Inactivation of the calcium sensing receptor inhibits E-cadherin-mediated cell-cell adhesion and calcium-induced differentiation in human epidermal keratinocytes

Abstract

Extracellular Ca2+ (Ca2+o) is a critical regulator that promotes differentiation in epidermal keratinocytes. The calcium sensing receptor (CaR) is essential for mediating Ca2+ signaling during Ca2+o-induced differentiation. Inactivation of the endogenous CaR-encoding gene CASR by adenoviral expression of a CaR antisense cDNA inhibited the Ca2+o-induced increase in intracellular free calcium (Ca2+i) and expression of terminal differentiation genes, while promoting apoptosis. Ca2+o also instigates E-cadherin-mediated cell-cell adhesion, which plays a critical role in orchestrating cellular signals mediating cell survival and differentiation. Raising Ca2+o concentration ([Ca 2+]o) from 0.03 to 2 mM rapidly induced the co-localization of α-, β-, and p120-catenin with E-cadherin in the intercellular adherens junctions (AJs). To assess whether CaR is required for the Ca2+o-induced activation of E-cadherin signaling, we examined the impact of CaR inactivation on AJ formation. Decreased CaR expression suppressed the Ca2+o-induced AJ formation, membrane translocation, and the complex formation of E-cadherin, catenins, and the phosphatidylinositol 3-kinase (PI3K), although the expression of these proteins was not affected.

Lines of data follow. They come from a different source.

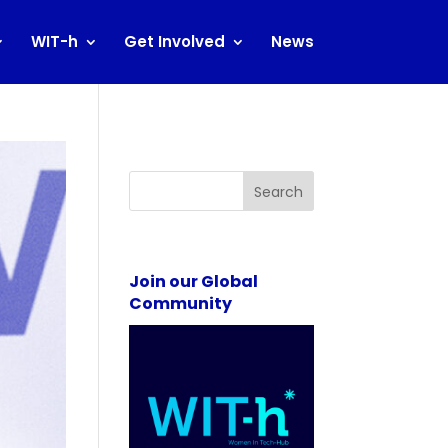
WIT-h
Get Involved
News
Search
Join our Global
Community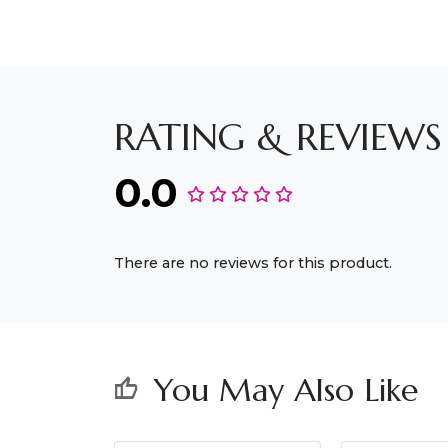
RATING & REVIEWS
0.0
There are no reviews for this product.
You May Also Like
thumb_up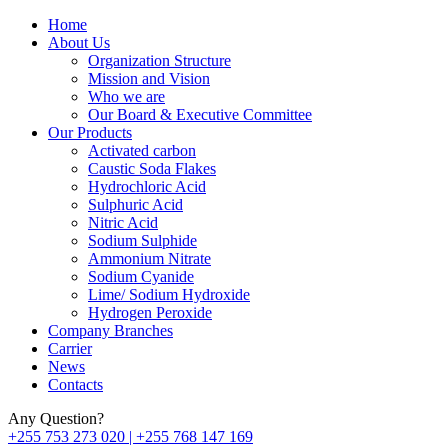
Home
About Us
Organization Structure
Mission and Vision
Who we are
Our Board & Executive Committee
Our Products
Activated carbon
Caustic Soda Flakes
Hydrochloric Acid
Sulphuric Acid
Nitric Acid
Sodium Sulphide
Ammonium Nitrate
Sodium Cyanide
Lime/ Sodium Hydroxide
Hydrogen Peroxide
Company Branches
Carrier
News
Contacts
Any Question?
+255 753 273 020 | +255 768 147 169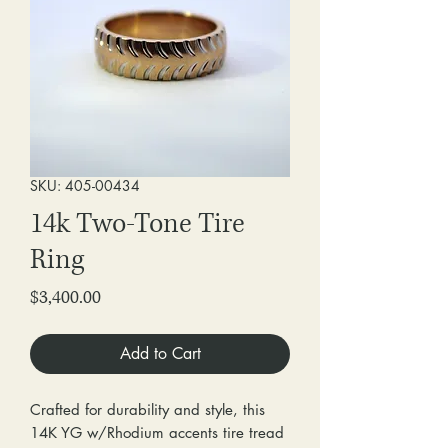
SKU: 405-00434
14k Two-Tone Tire
Ring
Price
$3,400.00
Add to Cart
Crafted for durability and style, this
14K YG w/Rhodium accents tire tread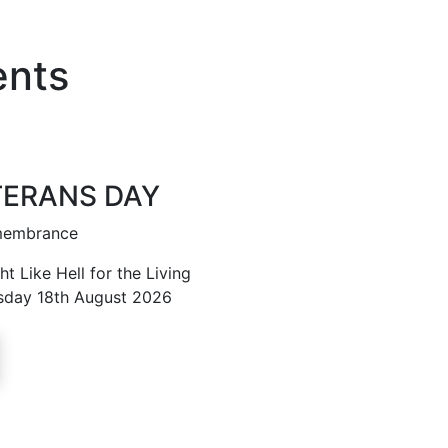
ents
TERANS DAY
emembrance
t Like Hell for the Living
sday 18th August 2026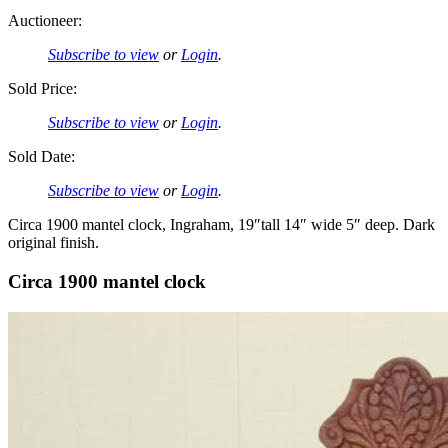
Auctioneer:
Subscribe to view
or
Login
.
Sold Price:
Subscribe to view
or
Login
.
Sold Date:
Subscribe to view
or
Login
.
Circa 1900 mantel clock, Ingraham, 19″tall 14″ wide 5″ deep. Dark
original finish.
Circa 1900 mantel clock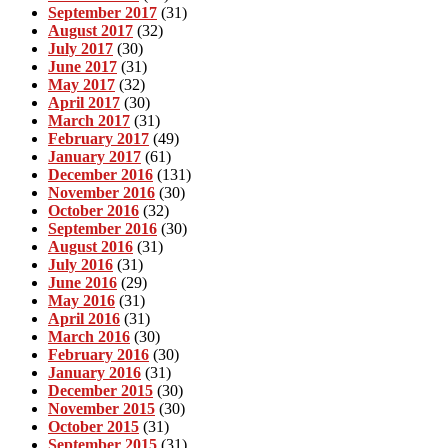
September 2017
(31)
August 2017
(32)
July 2017
(30)
June 2017
(31)
May 2017
(32)
April 2017
(30)
March 2017
(31)
February 2017
(49)
January 2017
(61)
December 2016
(131)
November 2016
(30)
October 2016
(32)
September 2016
(30)
August 2016
(31)
July 2016
(31)
June 2016
(29)
May 2016
(31)
April 2016
(31)
March 2016
(30)
February 2016
(30)
January 2016
(31)
December 2015
(30)
November 2015
(30)
October 2015
(31)
September 2015
(31)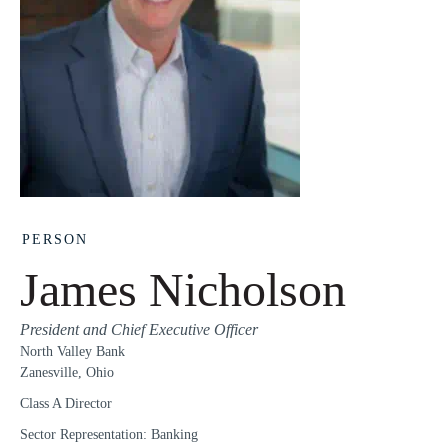
PERSON
James Nicholson
President and Chief Executive Officer
North Valley Bank
Zanesville, Ohio
Class A Director
Sector Representation: Banking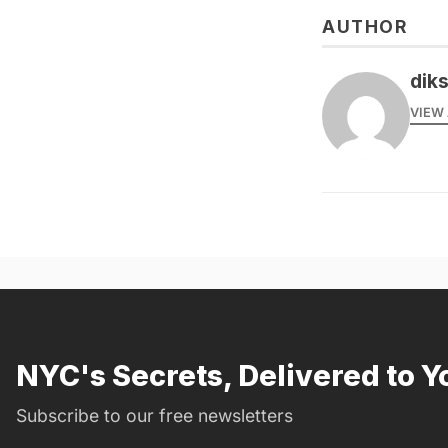
AUTHOR
dik
VIEW 
NYC's Secrets, Delivered to Y
Subscribe to our free newsletters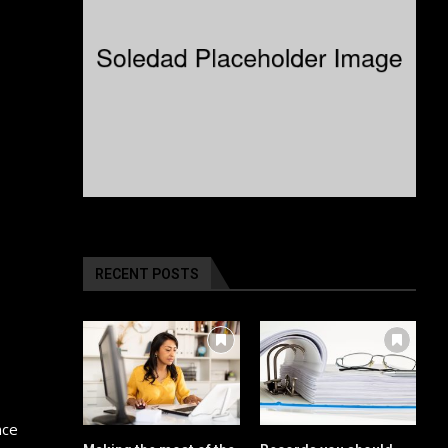
RECENT POSTS
nce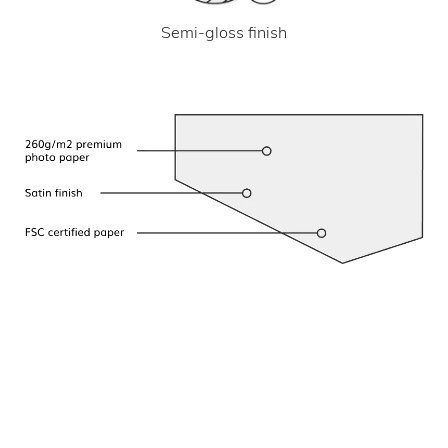
Semi-gloss finish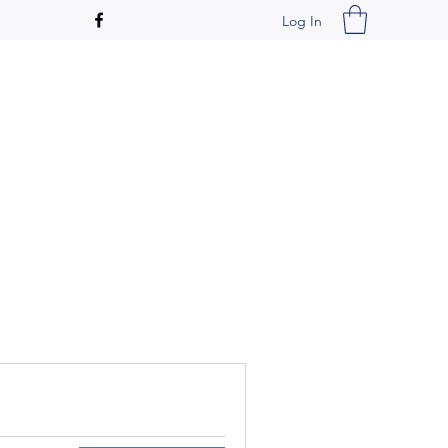
Log In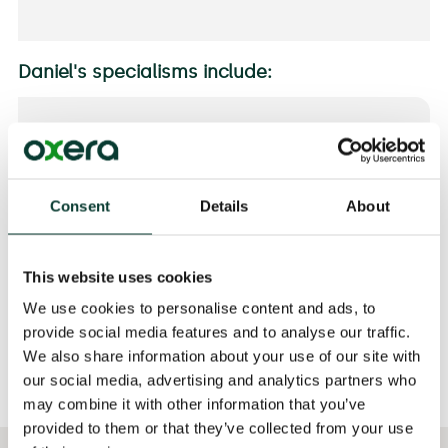
Daniel's specialisms include:
SECTORS
Pharmaceuticals and Life Sciences
Consent
Details
About
EXPERTISE
Antitrust
Antitrust Damages
This website uses cookies
Mergers
We use cookies to personalise content and ads, to
provide social media features and to analyse our traffic.
We also share information about your use of our site with
our social media, advertising and analytics partners who
may combine it with other information that you’ve
provided to them or that they’ve collected from your use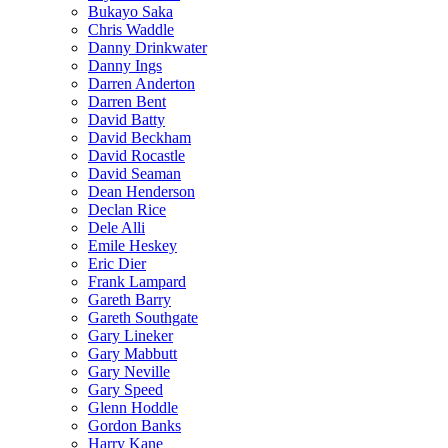
Bukayo Saka
Chris Waddle
Danny Drinkwater
Danny Ings
Darren Anderton
Darren Bent
David Batty
David Beckham
David Rocastle
David Seaman
Dean Henderson
Declan Rice
Dele Alli
Emile Heskey
Eric Dier
Frank Lampard
Gareth Barry
Gareth Southgate
Gary Lineker
Gary Mabbutt
Gary Neville
Gary Speed
Glenn Hoddle
Gordon Banks
Harry Kane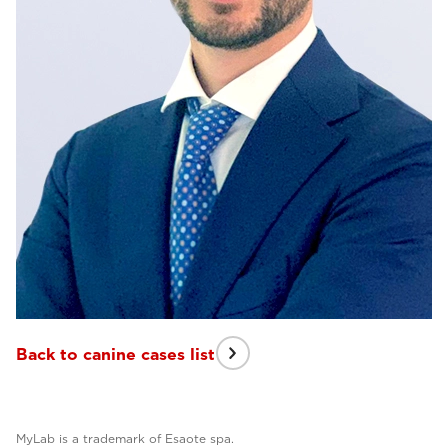
Back to canine cases list
MyLab is a trademark of Esaote spa.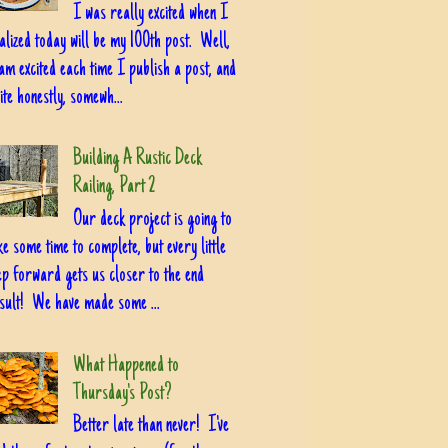
I was really excited when I
alized today will be my 100th post. Well,
am excited each time I publish a post, and
ite honestly, somewh...
Building A Rustic Deck
Railing, Part 2
Our deck project is going to
ke some time to complete, but every little
ep forward gets us closer to the end
sult! We have made some ...
What Happened to
Thursday's Post?
Better late than never! I've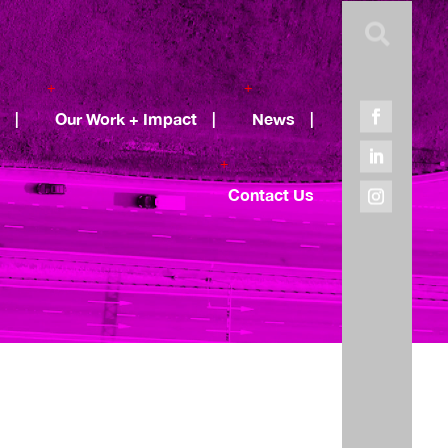

|
Our Work + Impact
|
News
|
Contact Us
Recent Posts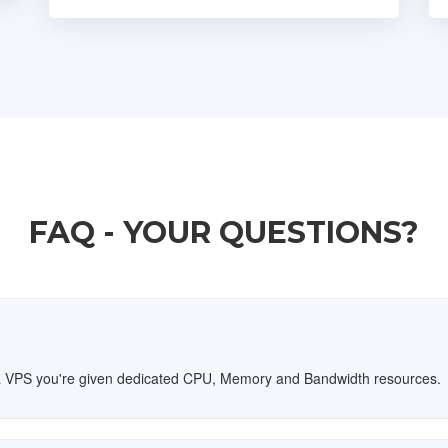
FAQ - YOUR QUESTIONS?
th a VPS you're given dedicated CPU, Memory and Bandwidth resources.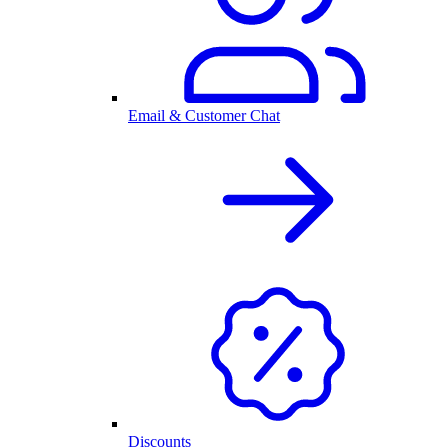
Email & Customer Chat
Discounts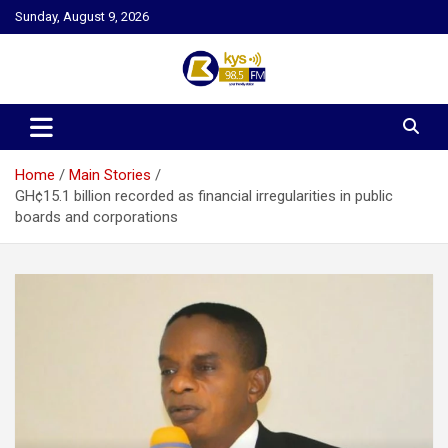
Skip
Sunday, August 9, 2026
to
content
Kysfm
Home
Main Stories
GH¢15.1 billion recorded as financial irregularities in public
boards and corporations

The assembly of the E-cadherin-catenin-PI3K complex was sensitive to the pharmacologic inhibition of Src family tyrosine kinases but was not affected by inhibition of Ca2+o-induced rise in Ca2+i. Inhibition of CaR expression blocked the Ca 2+o-induced tyrosine phosphorylation of β-, γ-, and p120-catenin, PI3K, and the tyrosine kinase Fyn and the association of Fyn with E-cadherin and PI3K. Our results indicate that the CaR regulates cell survival and Ca2+o-induced differentiation in keratinocytes at least in part by activating the E-cadherin/PI3K pathway through a Src family tyrosine kinase-mediated signaling.